Amid the growing controversy over his unpaid taxes, Tom Daschle withdrew his nomination for secretary of health and human services Tuesday. During an interview with NBC later that day, President Barack Obama apologized to the nation. The editorial board of The Miami Student believes that given the circumstances, Daschle’s decision to relinquish his nomination was the only appropriate choice available to him. In addition, we applaud Obama for quickly responding to and taking responsibility for the situation.

Obama’s apology has immediately set a tone very different from that of the previous administration. Whereas President George W. Bush was unwilling to label certain decisions as mistakes, not two months in office and already Obama has acknowledged an error. The frankness of his admission does indeed give evidence to a change in Washington. Although Daschle’s nomination fell through because he failed to live up to the new ethics standards Obama has set, the transparency with which this all unfolded, in fact, demonstrates the commitment of this administration to those standards.

That being said, the alacrity with which Obama issued an apology can be seen as imprudent. Although he did take responsibility, which is usually appreciated when an error has been committed, he took responsibility for a mistake that he himself didn’t make. The fault lies with Daschle, who failed to inform Obama about his unpaid taxes before Obama nominated him for the post.

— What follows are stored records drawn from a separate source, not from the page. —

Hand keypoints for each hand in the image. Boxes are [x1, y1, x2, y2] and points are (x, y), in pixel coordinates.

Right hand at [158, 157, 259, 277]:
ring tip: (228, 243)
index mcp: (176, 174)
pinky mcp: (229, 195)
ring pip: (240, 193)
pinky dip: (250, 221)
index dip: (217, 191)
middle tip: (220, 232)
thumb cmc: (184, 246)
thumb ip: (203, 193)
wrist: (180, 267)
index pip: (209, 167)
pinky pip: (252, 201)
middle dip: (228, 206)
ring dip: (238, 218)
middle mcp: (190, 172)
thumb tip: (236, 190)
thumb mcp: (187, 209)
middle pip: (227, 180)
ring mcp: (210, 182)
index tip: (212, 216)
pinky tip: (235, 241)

Some members of the board believe apologizing implies guilt, which implicates that Obama knew in advance of Daschle’s tax problems, but went ahead with the nomination anyway. However, that was not the case. In addition, it seems very early in Obama’s administration for Obama to be apologizing to the nation. Given the stature of the office, perhaps Obama should save presidential apologies for later crises of greater magnitude.

Still, Obama’s intention was not to assume Daschle’s guilt, but instead take responsibility for his own judgment in naming Daschle as his choice for the position. By acting with speed, Obama was able to solve the problem before it grew beyond his control. The problem he faces though, as this evinces, is that the nation has high expectations for him. The population wants to see a perfect cabinet. But Obama is not Midas. The public must be flexible and patient as the new President builds his cabinet. Even though Daschle didn’t withstand Senate vetting, which he shouldn’t have, Obama has been frank with the American people. His effort to maintain transparency is praiseworthy, even while his nominations may not prove to be also.